Well, we’ve survived a year in a pandemic and we’ve had to adapt the way we work in significant ways. At the same time, the bad guys have become more savvy and have adapted their tools to do us harm. So, the challenge is twofold for organizations in 2021: First, employees, partners and customers need the flexibility to work from anywhere, using whatever tools necessary to get things done. But equal to that need is that of an increased level of security. Particularly, as many now rely on resources that may or may not be housed behind our own strong network firewalls.

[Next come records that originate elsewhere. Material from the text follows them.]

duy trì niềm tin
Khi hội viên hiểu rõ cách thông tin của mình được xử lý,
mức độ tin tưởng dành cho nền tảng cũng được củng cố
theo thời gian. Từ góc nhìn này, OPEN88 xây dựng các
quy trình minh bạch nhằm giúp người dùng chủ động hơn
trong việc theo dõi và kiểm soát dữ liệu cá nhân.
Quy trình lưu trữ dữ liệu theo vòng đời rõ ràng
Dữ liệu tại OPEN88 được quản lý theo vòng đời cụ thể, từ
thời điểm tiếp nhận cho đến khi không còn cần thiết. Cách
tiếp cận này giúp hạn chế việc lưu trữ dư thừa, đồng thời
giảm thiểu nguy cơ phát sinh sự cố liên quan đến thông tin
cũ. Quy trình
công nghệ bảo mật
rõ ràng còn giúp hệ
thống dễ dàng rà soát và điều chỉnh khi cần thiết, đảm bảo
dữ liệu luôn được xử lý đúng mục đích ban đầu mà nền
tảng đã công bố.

That’s why Zero Trust, the security strategy that combines maximum flexibility with maximum security, is critical when it comes to Identity Access Management (IAM). (My colleague Dan Callahan has written several posts on Zero Trust strategy. This one provides a good jumping-off point.) At their annual Ignite conference this week, Microsoft pointed out the ways Zero Trust serves IAM well. They also emphasized that implementing Zero Trust should be simple for IT staff and seamless for end users.
Pssst! What’s the password?
Well, if Microsoft has their way, you will no longer need passwords at all. They just achieved a major milestone in their goal to have all users and organizations forego passwords altogether: Their “passwordless” solution is now generally available to the public. Organizations can now begin to rollout passwordless authentication across their hybrid environments. (There are already more than 200 million passwordless users since the initial public preview in 2019.) According to Microsoft, “Users get a familiar, simple to use authentication experience that offers industry best security and works across an increasingly broad set of devices and services.”

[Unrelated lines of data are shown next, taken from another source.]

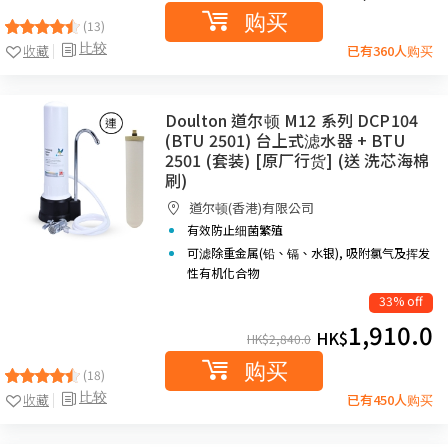
购买
(13)
比较
收藏
已有360人购买
Doulton 道尔顿 M12 系列 DCP104
(BTU 2501) 台上式滤水器 + BTU
2501 (套装) [原厂行货] (送 洗芯海棉
刷)
道尔顿(香港)有限公司
有效防止细菌繁殖
可滤除重金属(铅、镉、水银), 吸附氯气及挥发
性有机化合物
33% off
1,910.0
HK$
HK$
2,840.0
购买
(18)
比较
收藏
已有450人购买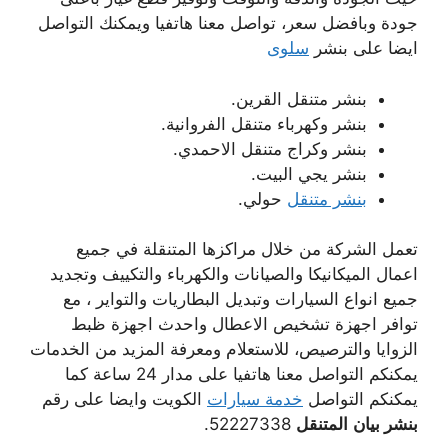
جودة وبافضل سعر، تواصل معنا هاتفيا ويمكنك التواصل
ايضا على بنشر
سلوى
بنشر متنقل القرين.
بنشر وكهرباء متنقل الفروانية.
بنشر وكراج متنقل الاحمدي.
بنشر يجي البيت.
بنشر متنقل
حولي.
تعمل الشركة من خلال مراكزها المتنقلة في جميع
اعمال الميكانيكا والصيانات والكهرباء والتكييف وتجديد
جميع انواع السيارات وتبديل البطاريات والتواير ، مع
توافر اجهزة تشخيص الاعطال واحدث اجهزة ظبط
الزوايا والترصيص، للاستعلام ومعرفة المزيد من الخدمات
يمكنكم التواصل معنا هاتفيا على مدار 24 ساعة كما
يمكنكم التواصل
خدمة سيارات
الكويت وايضا على رقم
بنشر بيان
المتنقل
52227338.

In addition to increased security and simplicity for both users and admins alike, they’ve also simplified the rollout with expanded policies defining with authentication methods specific users or groups can use. And there are also new reporting capabilities, so admins can see the usage and adoption of authentication methods across their organization. To help you simplify and secure remote access, they’ve released the preview of Temporary Access Pass in Azure AD, which is a time-limited code used to set up and recover a passwordless credential.
Treat your guest like they’re one of your own
Organizations are collaborating and connecting with more external users than ever before in our new hybrid work environment. A strong Zero Trust approach requires that requests for access from these external users (customers, partners, and vendors) are treated the same as those from employees: Verify every request, and allow access to only the data they need and only when they need it. With Microsoft Azure AD, you have the ability to apply consistent access policies to all external users.
Generally available starting this month, Microsoft is introducing Azure AD External Identities. This is a set of capabilities specifically for securing and managing identity and access for customers and partners. And with automated guest access reviews for Microsoft Teams and Microsoft 365 groups, Azure AD will prompt you to review and update access permissions for guests on a regular schedule. Now it will be much harder to neglect removing access to sensitive resources that your guest users no longer need.
Coming soon: Decentralizing identity
In another push to enhance Zero Trust, Microsoft also announced this week that Azure AD verifiable credentials will be entering the preview phase very soon for developers. (Watch the video from Microsoft Ignite here.) The idea of decentralized, verified credentials is groundbreaking. The value to individuals being able to control (allow or restrict access to and manage) their own identifiable information and personal data is obvious.
But organizations benefit as well: Verifiable credentials will allow organizations to confirm information about someone—e.g., their education and professional certifications; ID badges; government-issued documents—without having to actually store any of that data. Clearly, this alleviates the inherent risk of having an individual’s private information compromised through a security breach. Because the digital information is verified by a known party, it is more trustworthy; and the verification process will only take minutes instead of days or weeks. For the security of both employees AND organizations, this is nothing short of a win-win.
The new features announced at Microsoft Ignite this week are promising, and should go a long way in strengthening your organization’s defenses.